*** SUPPLIED MATERIAL ***

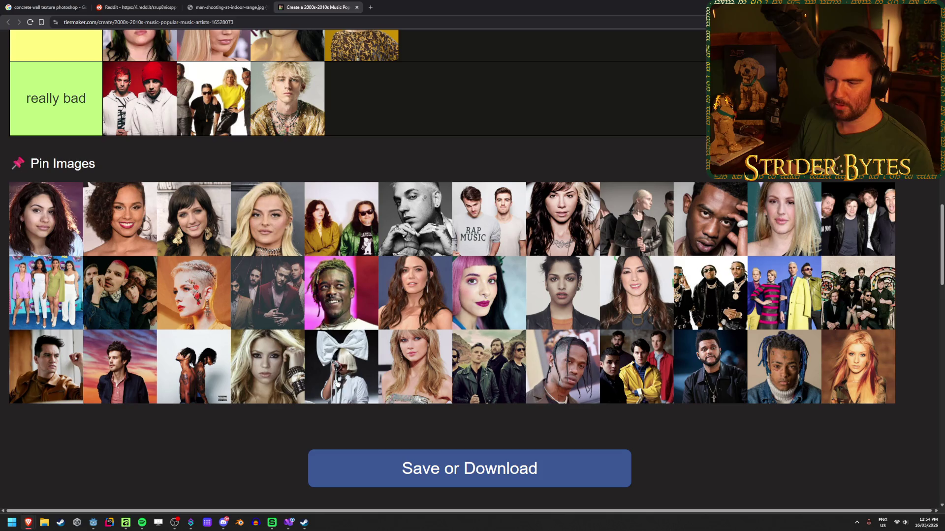
pyautogui.scroll(2, 360, 406)
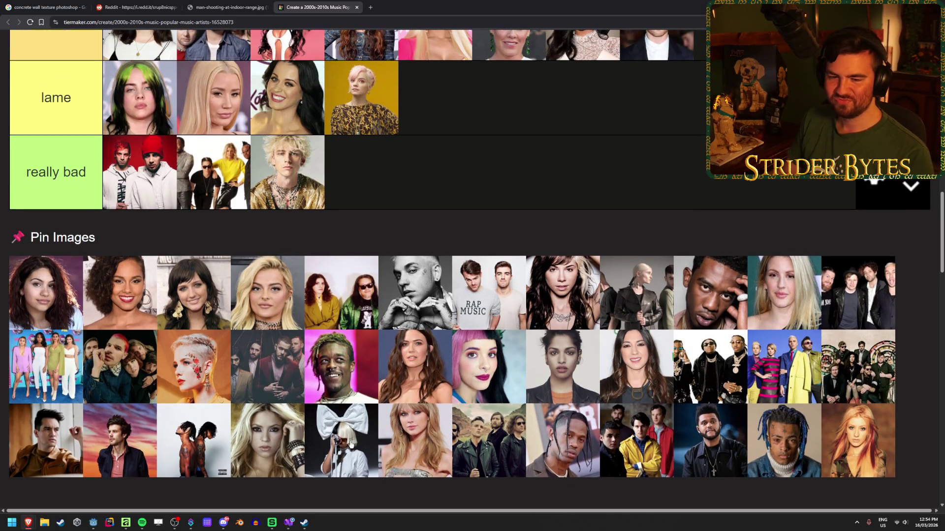
pyautogui.scroll(10, 476, 420)
pyautogui.moveTo(259, 444)
pyautogui.mouseDown()
pyautogui.moveTo(476, 419)
pyautogui.moveTo(384, 275)
pyautogui.moveTo(378, 213)
pyautogui.mouseUp()
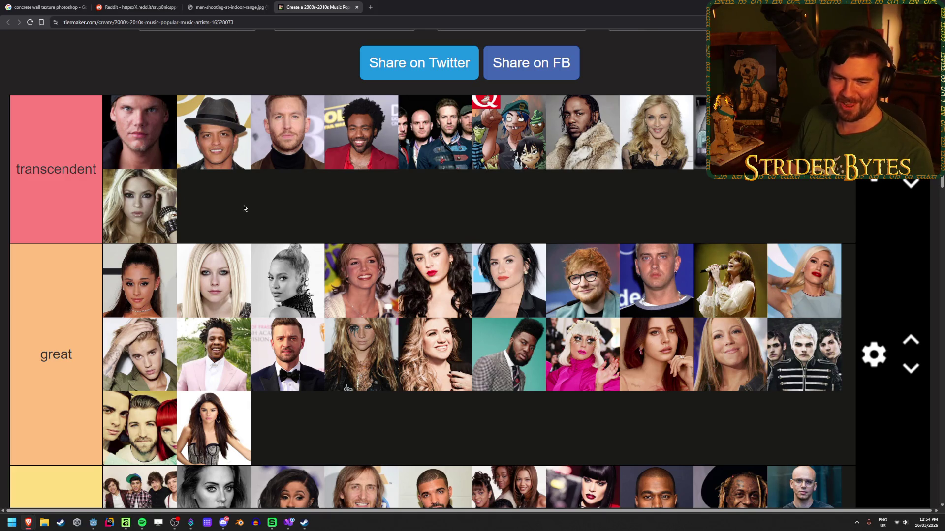
pyautogui.scroll(-4, 245, 208)
# Step: Drop the white-bow singer into really bad and drag another pool artist into great
pyautogui.scroll(-7, 360, 233)
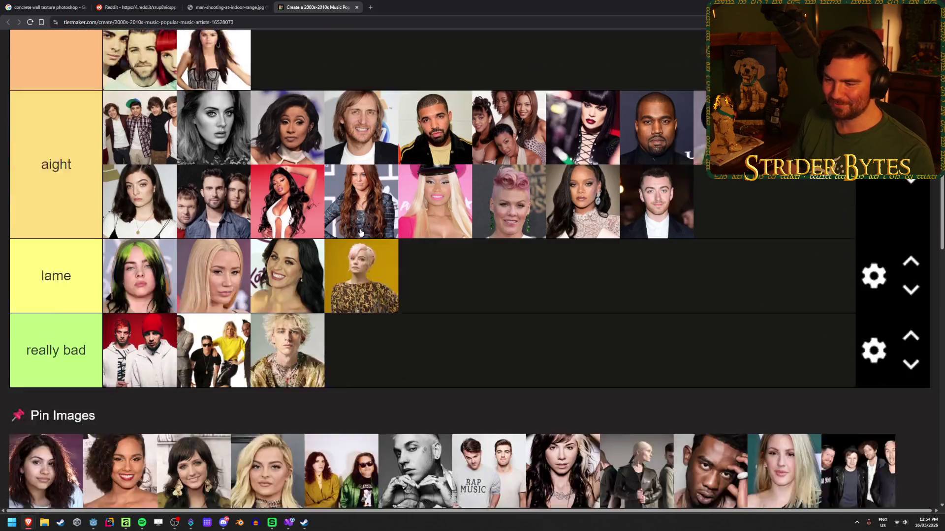
pyautogui.scroll(1, 441, 169)
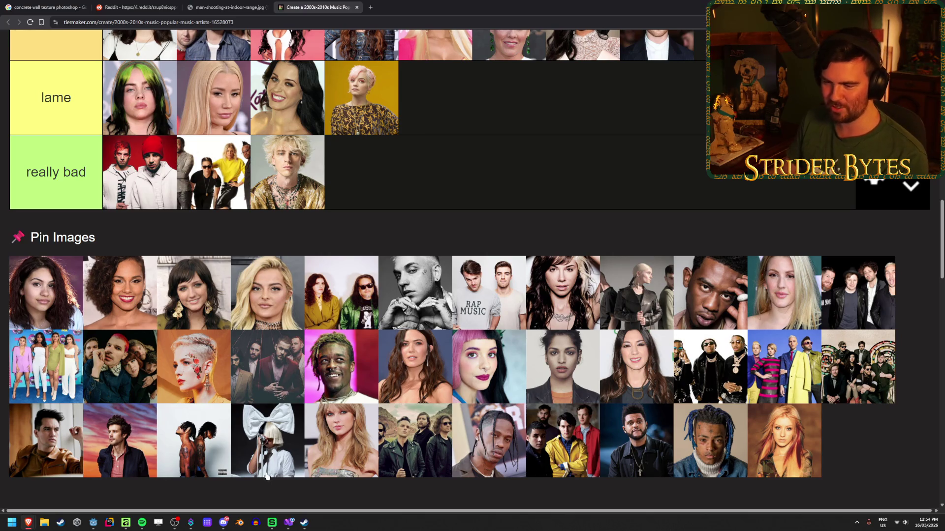
pyautogui.moveTo(266, 440)
pyautogui.mouseDown()
pyautogui.moveTo(495, 178)
pyautogui.moveTo(555, 180)
pyautogui.mouseUp()
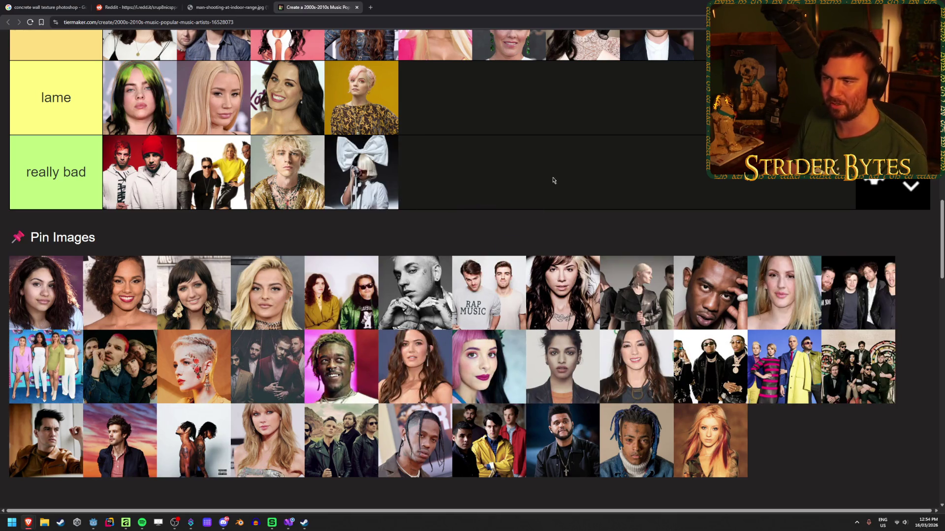
pyautogui.scroll(9, 276, 442)
pyautogui.moveTo(266, 455)
pyautogui.mouseDown()
pyautogui.moveTo(276, 443)
pyautogui.moveTo(517, 389)
pyautogui.moveTo(366, 492)
pyautogui.moveTo(404, 315)
pyautogui.moveTo(412, 337)
pyautogui.mouseUp()
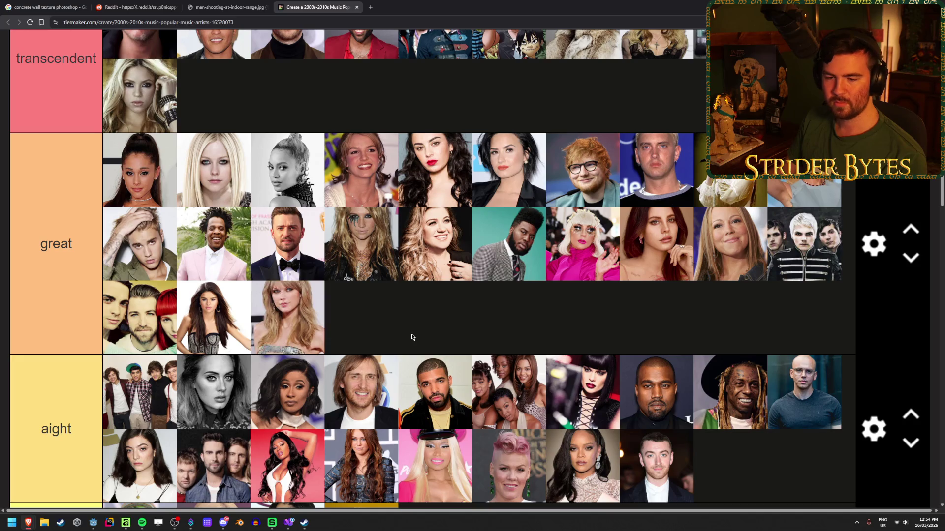
pyautogui.scroll(-7, 412, 337)
pyautogui.scroll(-2, 457, 273)
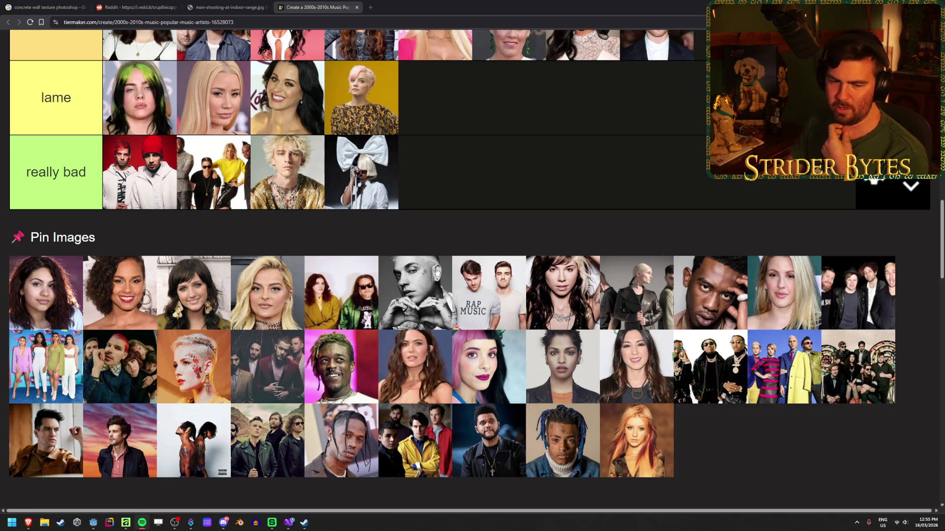
pyautogui.scroll(6, 98, 393)
pyautogui.moveTo(39, 440)
pyautogui.mouseDown()
pyautogui.moveTo(99, 394)
pyautogui.moveTo(417, 217)
pyautogui.moveTo(426, 169)
pyautogui.mouseUp()
# Step: Move two pool artists into the great and transcendent tiers
pyautogui.scroll(-4, 545, 411)
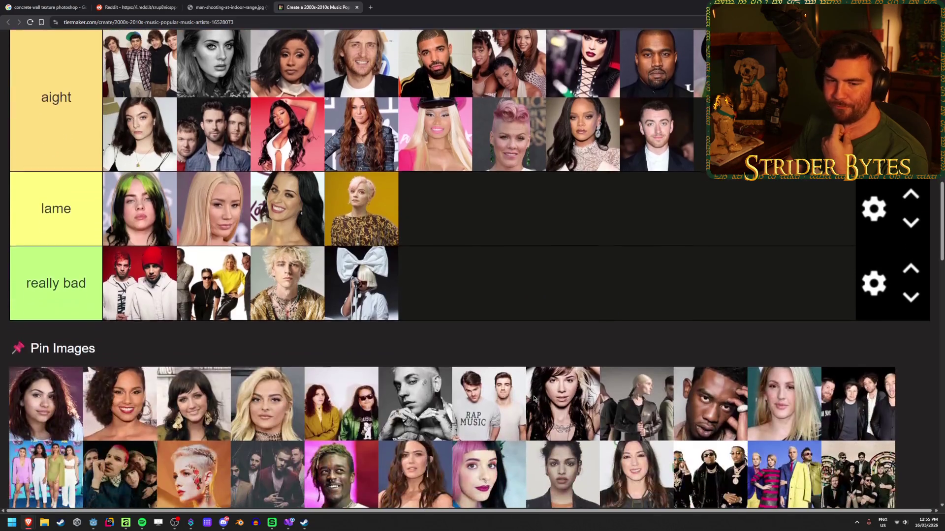
pyautogui.scroll(-3, 495, 227)
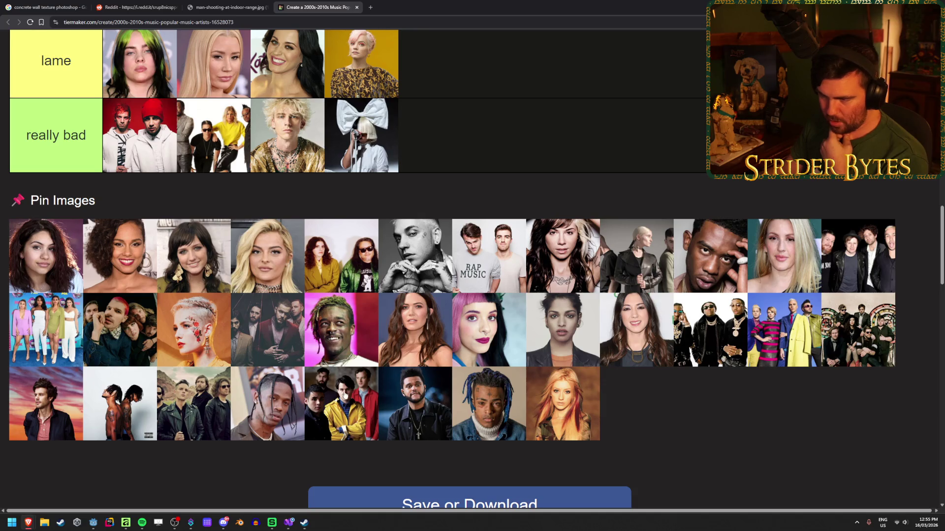
pyautogui.moveTo(411, 416)
pyautogui.mouseDown()
pyautogui.moveTo(411, 429)
pyautogui.moveTo(527, 440)
pyautogui.moveTo(555, 347)
pyautogui.moveTo(579, 411)
pyautogui.moveTo(490, 156)
pyautogui.moveTo(549, 352)
pyautogui.moveTo(508, 179)
pyautogui.mouseUp()
pyautogui.scroll(5, 412, 429)
pyautogui.scroll(5, 527, 441)
pyautogui.scroll(2, 566, 383)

***

## PROBLEM DESCRIPTION
A word-for-word copy of the lines from the one with "pyautogui.moveTo(417, 217)" through the last line of the data above is required, with both end lines included and no pictures.

## RESPONSE TO THIS TASK
pyautogui.moveTo(417, 217)
pyautogui.moveTo(426, 169)
pyautogui.mouseUp()
# Step: Move two pool artists into the great and transcendent tiers
pyautogui.scroll(-4, 545, 411)
pyautogui.scroll(-3, 495, 227)
pyautogui.moveTo(411, 416)
pyautogui.mouseDown()
pyautogui.moveTo(411, 429)
pyautogui.moveTo(527, 440)
pyautogui.moveTo(555, 347)
pyautogui.moveTo(579, 411)
pyautogui.moveTo(490, 156)
pyautogui.moveTo(549, 352)
pyautogui.moveTo(508, 179)
pyautogui.mouseUp()
pyautogui.scroll(5, 412, 429)
pyautogui.scroll(5, 527, 441)
pyautogui.scroll(2, 566, 383)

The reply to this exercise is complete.